Saudi Arabian royal (born 1948)

Lolowah bint Faisal Al Saud (also spelled Loulwa; لولوة بنت الفيصل آل سعود; born 1948) is a daughter of King Faisal of Saudi Arabia and Iffat Al Thunayan. She is considered one of the most publicly visible female members of the Saudi royal family. She is a prominent activist for women's education and other social issues in Saudi Arabia.

==Biography==
Lolowah bint Faisal was one of nine children of King Faisal and Iffat Al Thunayan. Her mother, Iffat, was born to a Turkish family. She was brought up in a palace in Ta’if. Like Faisal's other children, she was educated abroad, and attended high school in Lausanne, Switzerland. She married one of her cousins, Saud bin Abdul Muhsin, with whom she had three children, but divorced after ten years.

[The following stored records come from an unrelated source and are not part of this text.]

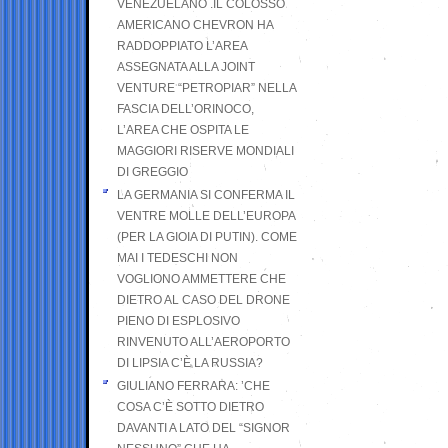
VENEZUELANO .IL COLOSSO
AMERICANO CHEVRON HA
RADDOPPIATO L’AREA
ASSEGNATA ALLA JOINT
VENTURE “PETROPIAR” NELLA
FASCIA DELL’ORINOCO,
L’AREA CHE OSPITA LE
MAGGIORI RISERVE MONDIALI
DI GREGGIO
LA GERMANIA SI CONFERMA IL
VENTRE MOLLE DELL’EUROPA
(PER LA GIOIA DI PUTIN). COME
MAI I TEDESCHI NON
VOGLIONO AMMETTERE CHE
DIETRO AL CASO DEL DRONE
PIENO DI ESPLOSIVO
RINVENUTO ALL’AEROPORTO
DI LIPSIA C’È LA RUSSIA?
GIULIANO FERRARA: ’CHE
COSA C’È SOTTO DIETRO
DAVANTI A LATO DEL “SIGNOR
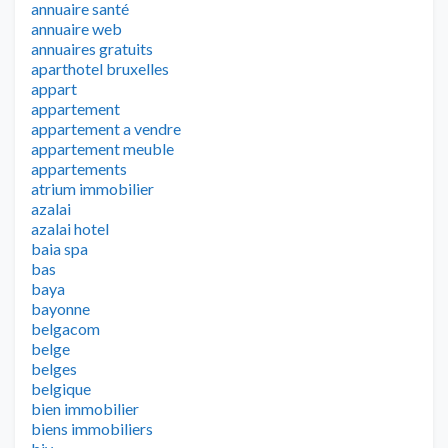
annuaire santé
annuaire web
annuaires gratuits
aparthotel bruxelles
appart
appartement
appartement a vendre
appartement meuble
appartements
atrium immobilier
azalai
azalai hotel
baia spa
bas
baya
bayonne
belgacom
belge
belges
belgique
bien immobilier
biens immobiliers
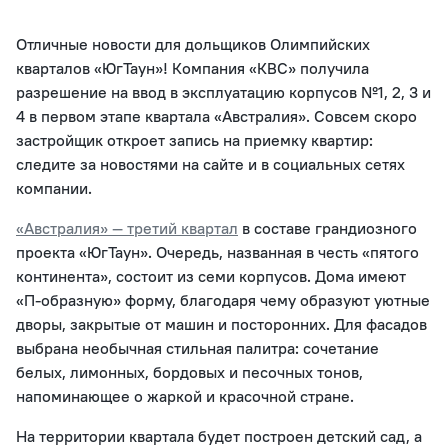
Отличные новости для дольщиков Олимпийских
кварталов «ЮгТаун»! Компания «КВС» получила
разрешение на ввод в эксплуатацию корпусов №1, 2, 3 и
4 в первом этапе квартала «Австралия». Совсем скоро
застройщик откроет запись на приемку квартир:
следите за новостями на сайте и в социальных сетях
компании.
«Австралия» — третий квартал
в составе грандиозного
проекта «ЮгТаун». Очередь, названная в честь «пятого
континента», состоит из семи корпусов. Дома имеют
«П-образную» форму, благодаря чему образуют уютные
дворы, закрытые от машин и посторонних. Для фасадов
выбрана необычная стильная палитра: сочетание
белых, лимонных, бордовых и песочных тонов,
напоминающее о жаркой и красочной стране.
На территории квартала будет построен детский сад, а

Princess Lolowah's cousin, Faisal bin Musaid, assassinated her father in March 1975, when Lolowah was 27.

===Women's issues===
Princess Lolowah has dedicated her life to improving the welfare of women in Saudi Arabia, especially in the field of education. She has been a member of the Al Nahdah Philanthropic Society for Women in Riyadh since 1970. From 1990 to 1999, she assisted her mother, Queen Iffat in supervising the Dar Al Hanan School in Jeddah, the first private female high school in Saudi Arabia. Along with her mother and siblings, she helped found Effat College (now Effat University) in 1999.

Lolowah was involved in all the phases of the college's founding, from raising funds, developing the curriculum, overseeing construction to the hiring of faculty and staff. She serves as the university's vice chair of the Board of Founders and Board of Trustees, and general supervisor. She allowed herself to be photographed by Western media for the first time in 2005.

During a public session at the 2007 World Economic Forum, Lolowah spoke out against the ban on driving for women in Saudi Arabia. In addition to advocating more rights for Saudi women, she also works against misconceptions about women in Saudi Arabia that exist in the West. She insists Muslim women are accorded equal rights but not necessarily the same rights as men.

===Representing Saudi Arabia===
Princess Lolowah has also represented Saudi Arabia at various international forums. She served as a member of the Committee of International Trade of the Saudi Chambers of Commerce and Industries. In 2006, she led a delegation of Saudi businesswomen to Hong Kong. She has participated in Saudi trade missions abroad, accompanying senior Saudi royal family members on diplomatic travels.

Lolowah has given many speeches worldwide on the advancement of Muslim women. She is a member of the summit agenda of the World Economic Forum and participated in the forum's sessions. During the 2008 World Economic Forum Annual Meeting in Davos, she presented the working session "What Kind of Education for What Kind of World?", delivering a speech focusing on the philosophy of education. She was the keynote speaker at the London Middle East Institute Conference at the School of Oriental and African Studies, London in 2003. At home, she is a board member of the King Faisal Foundation.

Like her father King Faisal, Princess Lolowah speaks fluent English and French in addition to her native Arabic.

==Honours==
In 2009, Princess Lolowah received an honorary degree from Mount Holyoke College, Massachusetts. She also spoke at the commencement ceremony. Mount Holyoke College played a consultative role in the founding of Effat University. She later received honorary doctorates from Tokai University, Japan, in 2011, for her role in promoting women in science and technology and from the University of Salford, UK, in 2013, for her dedication to women's welfare and contributions to education in Saudi Arabia.